■ TASK BRIEF
Search the records for the string "Kidney" and return each line that has it.

■ PROVIDED ENTRIES
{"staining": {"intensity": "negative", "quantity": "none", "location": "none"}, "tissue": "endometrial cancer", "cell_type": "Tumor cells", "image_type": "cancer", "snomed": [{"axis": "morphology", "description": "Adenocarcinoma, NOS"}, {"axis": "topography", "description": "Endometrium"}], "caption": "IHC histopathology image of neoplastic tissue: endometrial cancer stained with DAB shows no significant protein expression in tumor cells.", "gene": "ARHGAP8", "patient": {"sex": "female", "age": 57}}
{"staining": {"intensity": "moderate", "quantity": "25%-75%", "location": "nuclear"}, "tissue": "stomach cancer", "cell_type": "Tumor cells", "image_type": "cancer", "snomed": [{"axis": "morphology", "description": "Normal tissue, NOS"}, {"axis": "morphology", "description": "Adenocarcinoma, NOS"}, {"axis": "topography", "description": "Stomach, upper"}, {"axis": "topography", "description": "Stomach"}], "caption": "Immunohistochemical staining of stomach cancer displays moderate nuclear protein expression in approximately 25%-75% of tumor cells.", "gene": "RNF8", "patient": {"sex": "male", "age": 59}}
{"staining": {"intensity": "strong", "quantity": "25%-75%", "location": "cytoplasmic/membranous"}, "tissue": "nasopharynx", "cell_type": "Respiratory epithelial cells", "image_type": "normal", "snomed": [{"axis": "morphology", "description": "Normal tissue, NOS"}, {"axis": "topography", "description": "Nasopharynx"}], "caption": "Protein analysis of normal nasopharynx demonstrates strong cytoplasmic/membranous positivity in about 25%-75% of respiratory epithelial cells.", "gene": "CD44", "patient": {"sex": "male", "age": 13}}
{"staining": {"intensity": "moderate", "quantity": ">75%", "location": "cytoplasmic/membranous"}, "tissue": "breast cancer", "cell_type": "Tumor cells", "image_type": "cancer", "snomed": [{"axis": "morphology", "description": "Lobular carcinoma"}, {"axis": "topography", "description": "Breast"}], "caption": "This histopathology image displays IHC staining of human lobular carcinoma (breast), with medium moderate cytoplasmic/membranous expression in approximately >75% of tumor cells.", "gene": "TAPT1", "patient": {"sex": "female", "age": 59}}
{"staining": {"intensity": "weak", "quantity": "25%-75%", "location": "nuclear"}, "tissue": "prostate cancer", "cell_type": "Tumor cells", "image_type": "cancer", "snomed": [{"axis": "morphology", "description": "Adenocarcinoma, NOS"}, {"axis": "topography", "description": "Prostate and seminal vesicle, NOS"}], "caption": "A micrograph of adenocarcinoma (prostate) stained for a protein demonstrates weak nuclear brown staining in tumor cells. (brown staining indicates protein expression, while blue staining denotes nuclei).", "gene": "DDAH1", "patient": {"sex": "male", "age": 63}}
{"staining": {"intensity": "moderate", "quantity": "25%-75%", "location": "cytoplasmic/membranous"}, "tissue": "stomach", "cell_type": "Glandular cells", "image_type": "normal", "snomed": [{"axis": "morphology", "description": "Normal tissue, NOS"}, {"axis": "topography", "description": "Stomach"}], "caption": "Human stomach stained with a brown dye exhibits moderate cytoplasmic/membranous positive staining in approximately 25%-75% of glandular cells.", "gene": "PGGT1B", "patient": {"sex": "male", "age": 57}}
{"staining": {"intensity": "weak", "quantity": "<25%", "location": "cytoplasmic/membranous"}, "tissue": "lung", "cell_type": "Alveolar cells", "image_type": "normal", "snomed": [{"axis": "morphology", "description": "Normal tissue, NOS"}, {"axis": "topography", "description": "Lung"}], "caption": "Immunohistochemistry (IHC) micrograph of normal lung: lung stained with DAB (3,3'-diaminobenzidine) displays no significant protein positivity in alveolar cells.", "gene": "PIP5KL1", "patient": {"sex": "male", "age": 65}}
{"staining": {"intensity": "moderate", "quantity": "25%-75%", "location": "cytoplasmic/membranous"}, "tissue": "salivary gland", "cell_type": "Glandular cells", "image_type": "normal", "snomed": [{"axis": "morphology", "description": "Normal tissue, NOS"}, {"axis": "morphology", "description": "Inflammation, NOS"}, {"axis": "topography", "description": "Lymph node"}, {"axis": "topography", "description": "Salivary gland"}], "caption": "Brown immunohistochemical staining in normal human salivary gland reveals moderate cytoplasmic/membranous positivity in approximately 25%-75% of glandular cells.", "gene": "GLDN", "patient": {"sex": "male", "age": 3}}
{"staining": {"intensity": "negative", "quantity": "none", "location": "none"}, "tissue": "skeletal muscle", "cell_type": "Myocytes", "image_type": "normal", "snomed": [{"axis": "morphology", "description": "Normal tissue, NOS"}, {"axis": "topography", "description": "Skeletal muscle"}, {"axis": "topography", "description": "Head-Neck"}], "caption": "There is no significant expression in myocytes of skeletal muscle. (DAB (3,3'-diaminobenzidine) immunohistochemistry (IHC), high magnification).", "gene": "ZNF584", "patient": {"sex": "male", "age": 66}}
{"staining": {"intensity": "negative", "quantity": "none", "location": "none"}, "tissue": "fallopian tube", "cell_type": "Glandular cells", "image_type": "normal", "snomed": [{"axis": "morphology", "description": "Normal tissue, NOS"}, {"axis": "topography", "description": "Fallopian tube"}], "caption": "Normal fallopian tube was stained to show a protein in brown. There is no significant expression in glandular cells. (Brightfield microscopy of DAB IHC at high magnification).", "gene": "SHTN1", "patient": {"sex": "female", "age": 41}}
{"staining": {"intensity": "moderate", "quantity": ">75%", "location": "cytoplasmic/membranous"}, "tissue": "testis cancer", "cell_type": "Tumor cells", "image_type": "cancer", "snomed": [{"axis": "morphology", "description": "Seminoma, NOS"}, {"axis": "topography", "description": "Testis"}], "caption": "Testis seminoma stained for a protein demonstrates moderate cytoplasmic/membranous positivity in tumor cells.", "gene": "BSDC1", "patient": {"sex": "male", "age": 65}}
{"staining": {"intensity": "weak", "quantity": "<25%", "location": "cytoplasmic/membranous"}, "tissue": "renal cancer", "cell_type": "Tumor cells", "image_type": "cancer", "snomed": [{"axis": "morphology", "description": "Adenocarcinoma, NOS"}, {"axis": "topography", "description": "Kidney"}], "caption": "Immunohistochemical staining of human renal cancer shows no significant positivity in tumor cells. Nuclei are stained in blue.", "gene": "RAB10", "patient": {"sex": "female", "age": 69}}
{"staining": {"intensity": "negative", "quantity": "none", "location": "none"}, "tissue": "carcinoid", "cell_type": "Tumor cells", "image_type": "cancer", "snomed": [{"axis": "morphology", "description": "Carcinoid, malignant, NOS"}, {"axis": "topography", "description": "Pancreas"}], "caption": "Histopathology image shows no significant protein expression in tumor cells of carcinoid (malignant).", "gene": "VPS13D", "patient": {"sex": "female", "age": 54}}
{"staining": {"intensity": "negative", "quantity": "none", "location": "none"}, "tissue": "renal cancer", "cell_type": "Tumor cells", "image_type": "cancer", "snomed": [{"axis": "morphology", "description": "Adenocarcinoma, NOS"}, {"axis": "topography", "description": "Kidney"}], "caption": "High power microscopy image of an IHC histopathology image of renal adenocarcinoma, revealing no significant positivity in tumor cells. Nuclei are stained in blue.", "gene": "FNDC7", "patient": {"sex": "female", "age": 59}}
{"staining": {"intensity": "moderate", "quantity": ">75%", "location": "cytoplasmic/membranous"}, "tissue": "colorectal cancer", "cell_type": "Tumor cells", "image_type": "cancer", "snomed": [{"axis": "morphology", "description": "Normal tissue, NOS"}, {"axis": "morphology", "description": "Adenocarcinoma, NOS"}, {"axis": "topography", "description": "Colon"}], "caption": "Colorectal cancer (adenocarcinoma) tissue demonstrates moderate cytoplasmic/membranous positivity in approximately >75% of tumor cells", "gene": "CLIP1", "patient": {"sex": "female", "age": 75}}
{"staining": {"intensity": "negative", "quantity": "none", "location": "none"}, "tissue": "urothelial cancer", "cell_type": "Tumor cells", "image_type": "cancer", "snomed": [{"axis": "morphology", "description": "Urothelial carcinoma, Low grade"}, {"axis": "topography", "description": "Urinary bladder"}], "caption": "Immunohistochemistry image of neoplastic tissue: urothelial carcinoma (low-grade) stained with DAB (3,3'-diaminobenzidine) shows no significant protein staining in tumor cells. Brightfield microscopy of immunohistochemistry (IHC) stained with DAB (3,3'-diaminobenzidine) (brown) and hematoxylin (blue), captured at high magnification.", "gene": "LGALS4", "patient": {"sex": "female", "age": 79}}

■ RESPONSE AREA
{"staining": {"intensity": "weak", "quantity": "<25%", "location": "cytoplasmic/membranous"}, "tissue": "renal cancer", "cell_type": "Tumor cells", "image_type": "cancer", "snomed": [{"axis": "morphology", "description": "Adenocarcinoma, NOS"}, {"axis": "topography", "description": "Kidney"}], "caption": "Immunohistochemical staining of human renal cancer shows no significant positivity in tumor cells. Nuclei are stained in blue.", "gene": "RAB10", "patient": {"sex": "female", "age": 69}}
{"staining": {"intensity": "negative", "quantity": "none", "location": "none"}, "tissue": "renal cancer", "cell_type": "Tumor cells", "image_type": "cancer", "snomed": [{"axis": "morphology", "description": "Adenocarcinoma, NOS"}, {"axis": "topography", "description": "Kidney"}], "caption": "High power microscopy image of an IHC histopathology image of renal adenocarcinoma, revealing no significant positivity in tumor cells. Nuclei are stained in blue.", "gene": "FNDC7", "patient": {"sex": "female", "age": 59}}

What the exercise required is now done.